> _Task item 1_:
In the cargo net tutorial, turn the paragraph that begins "1) Cut the washing line into equal lengths" into a short bulleted list that keeps its main facts.
> _Task item 2_:
Write the next part of the cargo net tutorial, starting right after its last sentence.

> _Excerpt to read_:

+===+

None of the below tutorials are mine, I just thought they may be of interest to someone on here.

Cargo Net


ScattieMcRattie said:


> This is probably one of the easiest, most versatile things you can make for your ratties. if you can tie a knot...you can make a cargo net.
> 
> 
> 
> 
> 
> 
> 
> 
> 
> 
> i know there are "how to make a cargo net out of t-shirts" about the forum but i've never tried it myself but i should imagine it works on the same princple, so if you've made one of those you can make one of these. However Some people showed an interest in the cargo nets i make for my boys after seeing some piccies about the forum and asked me if i could do instructions so here they are
> *
> You will need*
> 
> A Pair of scissors.
> A Nylon washing line.
> About an hour of your time.
> 
> 1) Cut the washing line into equal lengths. i dont useually bother to measure it, and just use my arm span as a guide. Spread my arms and wrap the line around my thumbs the way some of us probably had to do for our parents when unpicking knitting. Once the line is all measured out this way cut the loops so you have seperate strands.Out of a average 30m washing line this useually gives me 20 equal lengths of nylon cord. it may look very long for your needs but once you start knotting it the length will be eaten up
> 
> You should have something like this
> 
> 
> 
> 
> 
> 
> 
> 
> 
> 2) Take two pieces of Line and knot them together about two inches from the end like so...
> 
> 
> 
> 
> 
> 
> 
> 
> 
> and then continue to do the same with the rest of them so instead of haveing 20 single strands you now have 10 double strands like so
> 
> 
> 
> 
> 
> 
> 
> 
> 
> Dont worry if you have an odd strand dont throw it away just tie a knot in it like all the others
> 
> 
> 
> 
> 
> 
> 
> 
> 
> 3A)Next you need to find some way to anchor all the strands in place for you to work on. i chose to trap them in my sock draw by the knot. lay them all out next to eachother makeign sure they're not twisted.

+===+

> _Entries supplied_:

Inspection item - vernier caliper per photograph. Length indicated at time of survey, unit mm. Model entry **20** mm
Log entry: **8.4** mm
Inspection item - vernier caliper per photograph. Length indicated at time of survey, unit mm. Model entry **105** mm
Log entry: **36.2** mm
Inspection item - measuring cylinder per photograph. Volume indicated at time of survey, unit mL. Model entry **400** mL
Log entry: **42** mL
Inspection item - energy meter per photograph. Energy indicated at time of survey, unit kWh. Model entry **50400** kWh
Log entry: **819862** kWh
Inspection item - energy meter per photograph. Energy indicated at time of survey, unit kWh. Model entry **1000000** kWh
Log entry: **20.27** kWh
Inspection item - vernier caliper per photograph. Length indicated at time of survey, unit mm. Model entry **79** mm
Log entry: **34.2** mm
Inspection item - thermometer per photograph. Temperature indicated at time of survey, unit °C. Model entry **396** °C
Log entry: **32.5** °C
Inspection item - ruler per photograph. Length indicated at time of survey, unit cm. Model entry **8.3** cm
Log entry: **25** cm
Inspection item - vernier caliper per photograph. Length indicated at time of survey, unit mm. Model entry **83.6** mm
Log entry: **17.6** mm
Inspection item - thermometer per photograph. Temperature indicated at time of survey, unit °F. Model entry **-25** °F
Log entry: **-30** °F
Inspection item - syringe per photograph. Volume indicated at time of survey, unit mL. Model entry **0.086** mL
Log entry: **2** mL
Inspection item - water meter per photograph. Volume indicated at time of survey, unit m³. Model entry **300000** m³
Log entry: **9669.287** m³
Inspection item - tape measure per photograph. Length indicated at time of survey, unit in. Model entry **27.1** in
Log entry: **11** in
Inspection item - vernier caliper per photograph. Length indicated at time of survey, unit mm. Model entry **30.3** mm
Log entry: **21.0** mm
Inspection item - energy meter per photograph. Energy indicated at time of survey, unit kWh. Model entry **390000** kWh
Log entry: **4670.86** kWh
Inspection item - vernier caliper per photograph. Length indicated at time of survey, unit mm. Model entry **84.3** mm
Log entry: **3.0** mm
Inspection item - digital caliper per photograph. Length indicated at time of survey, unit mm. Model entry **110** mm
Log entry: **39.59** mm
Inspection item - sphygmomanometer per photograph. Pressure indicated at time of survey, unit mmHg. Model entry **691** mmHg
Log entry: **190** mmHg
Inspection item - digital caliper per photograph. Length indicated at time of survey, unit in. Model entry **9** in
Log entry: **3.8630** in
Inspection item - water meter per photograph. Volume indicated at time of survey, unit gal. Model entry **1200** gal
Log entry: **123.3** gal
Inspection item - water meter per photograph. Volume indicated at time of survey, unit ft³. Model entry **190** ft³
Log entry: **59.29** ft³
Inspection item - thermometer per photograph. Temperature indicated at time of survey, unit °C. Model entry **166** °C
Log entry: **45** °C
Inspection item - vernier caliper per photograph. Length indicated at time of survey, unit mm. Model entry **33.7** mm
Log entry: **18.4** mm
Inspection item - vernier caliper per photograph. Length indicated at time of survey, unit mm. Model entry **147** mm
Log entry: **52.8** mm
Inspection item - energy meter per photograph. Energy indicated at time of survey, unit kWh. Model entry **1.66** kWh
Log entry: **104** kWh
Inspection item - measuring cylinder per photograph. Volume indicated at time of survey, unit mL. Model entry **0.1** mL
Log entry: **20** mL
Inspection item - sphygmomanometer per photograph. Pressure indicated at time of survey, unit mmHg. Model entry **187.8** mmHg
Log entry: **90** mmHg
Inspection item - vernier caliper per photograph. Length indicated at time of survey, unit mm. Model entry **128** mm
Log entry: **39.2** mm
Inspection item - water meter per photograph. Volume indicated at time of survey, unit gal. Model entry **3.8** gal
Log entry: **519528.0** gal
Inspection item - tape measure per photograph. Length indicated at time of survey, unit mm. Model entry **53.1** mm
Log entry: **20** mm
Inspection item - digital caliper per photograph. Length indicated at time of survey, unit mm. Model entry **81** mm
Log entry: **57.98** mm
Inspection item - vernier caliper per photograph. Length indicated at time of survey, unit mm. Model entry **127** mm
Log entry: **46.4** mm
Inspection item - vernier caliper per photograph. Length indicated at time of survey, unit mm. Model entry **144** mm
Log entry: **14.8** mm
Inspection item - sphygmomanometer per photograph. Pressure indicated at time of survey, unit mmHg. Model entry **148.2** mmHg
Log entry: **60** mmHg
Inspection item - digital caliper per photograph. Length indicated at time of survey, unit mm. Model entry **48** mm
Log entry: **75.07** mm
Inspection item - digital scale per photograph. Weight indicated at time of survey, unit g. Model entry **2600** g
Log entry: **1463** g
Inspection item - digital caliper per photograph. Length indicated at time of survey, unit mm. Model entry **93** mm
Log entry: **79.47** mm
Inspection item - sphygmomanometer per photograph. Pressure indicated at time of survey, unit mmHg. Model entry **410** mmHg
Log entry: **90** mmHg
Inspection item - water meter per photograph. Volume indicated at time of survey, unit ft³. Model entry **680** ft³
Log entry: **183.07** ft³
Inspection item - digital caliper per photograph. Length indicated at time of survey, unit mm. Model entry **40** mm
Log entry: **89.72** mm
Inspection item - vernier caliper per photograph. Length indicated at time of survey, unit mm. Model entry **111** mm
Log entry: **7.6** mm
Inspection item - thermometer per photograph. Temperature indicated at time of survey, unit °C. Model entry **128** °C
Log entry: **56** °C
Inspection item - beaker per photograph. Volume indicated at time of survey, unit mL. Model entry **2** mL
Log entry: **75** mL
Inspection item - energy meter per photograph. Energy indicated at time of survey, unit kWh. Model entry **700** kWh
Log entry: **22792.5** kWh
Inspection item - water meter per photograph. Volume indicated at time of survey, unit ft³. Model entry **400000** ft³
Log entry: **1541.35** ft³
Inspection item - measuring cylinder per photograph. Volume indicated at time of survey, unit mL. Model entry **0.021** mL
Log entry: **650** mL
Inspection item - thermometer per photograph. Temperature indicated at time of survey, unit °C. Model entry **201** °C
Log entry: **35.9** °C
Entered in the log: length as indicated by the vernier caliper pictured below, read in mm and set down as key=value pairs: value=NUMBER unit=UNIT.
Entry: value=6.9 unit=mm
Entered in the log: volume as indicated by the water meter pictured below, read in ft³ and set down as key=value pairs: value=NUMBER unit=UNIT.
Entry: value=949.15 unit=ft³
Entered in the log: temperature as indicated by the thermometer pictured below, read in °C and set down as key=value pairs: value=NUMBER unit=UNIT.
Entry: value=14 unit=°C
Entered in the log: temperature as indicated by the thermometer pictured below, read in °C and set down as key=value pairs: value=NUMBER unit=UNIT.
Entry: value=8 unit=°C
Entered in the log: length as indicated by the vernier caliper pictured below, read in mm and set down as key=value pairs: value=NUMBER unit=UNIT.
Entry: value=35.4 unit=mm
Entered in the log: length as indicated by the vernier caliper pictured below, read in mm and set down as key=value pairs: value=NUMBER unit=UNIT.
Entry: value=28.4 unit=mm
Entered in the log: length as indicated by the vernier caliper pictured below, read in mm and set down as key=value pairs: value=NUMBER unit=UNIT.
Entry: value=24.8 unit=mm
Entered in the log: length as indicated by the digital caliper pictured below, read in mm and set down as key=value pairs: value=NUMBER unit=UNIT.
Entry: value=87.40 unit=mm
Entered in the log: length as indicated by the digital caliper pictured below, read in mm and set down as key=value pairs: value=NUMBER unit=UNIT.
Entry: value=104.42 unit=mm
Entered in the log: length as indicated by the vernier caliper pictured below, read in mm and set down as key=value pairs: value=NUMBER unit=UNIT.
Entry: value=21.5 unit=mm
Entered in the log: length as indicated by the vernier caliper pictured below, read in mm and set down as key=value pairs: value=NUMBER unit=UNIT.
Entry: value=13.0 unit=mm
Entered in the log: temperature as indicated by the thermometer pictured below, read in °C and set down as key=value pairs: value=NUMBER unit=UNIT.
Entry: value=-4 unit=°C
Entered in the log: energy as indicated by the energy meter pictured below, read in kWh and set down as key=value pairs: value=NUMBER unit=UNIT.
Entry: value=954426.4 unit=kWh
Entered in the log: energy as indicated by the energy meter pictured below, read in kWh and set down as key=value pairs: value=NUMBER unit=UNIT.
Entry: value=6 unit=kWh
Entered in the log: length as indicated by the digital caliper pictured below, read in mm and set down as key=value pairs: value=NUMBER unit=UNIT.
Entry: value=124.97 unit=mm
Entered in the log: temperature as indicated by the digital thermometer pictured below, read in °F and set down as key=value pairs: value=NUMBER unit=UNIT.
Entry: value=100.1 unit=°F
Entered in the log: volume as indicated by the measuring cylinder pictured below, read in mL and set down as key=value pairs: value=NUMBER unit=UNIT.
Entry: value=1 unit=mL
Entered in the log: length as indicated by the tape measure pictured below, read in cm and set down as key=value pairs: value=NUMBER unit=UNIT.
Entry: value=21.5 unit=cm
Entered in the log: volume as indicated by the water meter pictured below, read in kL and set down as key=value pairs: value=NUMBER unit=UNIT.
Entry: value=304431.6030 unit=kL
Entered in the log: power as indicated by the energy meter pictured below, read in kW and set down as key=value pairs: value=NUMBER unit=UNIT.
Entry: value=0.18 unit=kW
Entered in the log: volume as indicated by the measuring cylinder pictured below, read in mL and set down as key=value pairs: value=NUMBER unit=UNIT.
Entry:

+===+

> _Answer box 1_:
- Cut the nylon washing line into equal lengths, usually without measuring.
- Use your arm span as a guide: spread your arms and wrap the line around your thumbs, like holding wool while someone unpicks knitting.
- Once the whole line is wound this way, cut the loops to get separate strands.
- An average 30 m washing line usually gives about 20 equal lengths.
- The strands may look too long, but knotting uses up much of the length.

> _Answer box 2_:
> 
> 
> 
> 
> 
> 
> 
> 
> 
> 3B)When you close the drawer make sure you can see which are the knotted together strands like so....
> 
> 
> 
> 
> 
> 
> 
> 
> 
> 4)you will have a nice row of double lengths of line. In the first strand, of the first double, tie a knot about an inch or two finger lengths from the knot trapped in the draw
> 
> 
> 
> 
> 
> 
> 
> 
> 
> 5A)now you want to take the second strand of the first double and knot it with the first strand of the second double.....like so
> 
> 
> 
> 
> 
> 
> 
> 
> 
> 
> 
> 
> 
> 
> 
> 
> 
> 5B)Continue to do this straight accross all the lengths knotting together the seperate strands, so you have a nice line of knots
> 
> 
> 
> 
> 
> 
> 
> 
> 
> 5C) move down to the next row and knot the first two strands back together.
> 
> 
> 
> 
> 
> 
> 
> 
> 
> And continue along in the same mannor, untill you have a a second nice row of knots.
> 
> 
> 
> 
> 
> 
> 
> 
> 
> if you get to the end and have a odd strand again, just knot it and carry on to the next row
> 
> 
> 
> 
> 
> 
> 
> 
> 
> 6)Keep going with you third row in the same manner and you will have created a nice diamond pattern
> 
> 
> 
> 
> 
> 
> 
> 
> 
> 7) and then basically just keep on knotting, it doesnt really matter how tidy you make it but if you can keep your knots in a relatively straight & level line, each row about an inch apart, as you go along your net will look neeter and will stretch more evenly when you want to hang it in place.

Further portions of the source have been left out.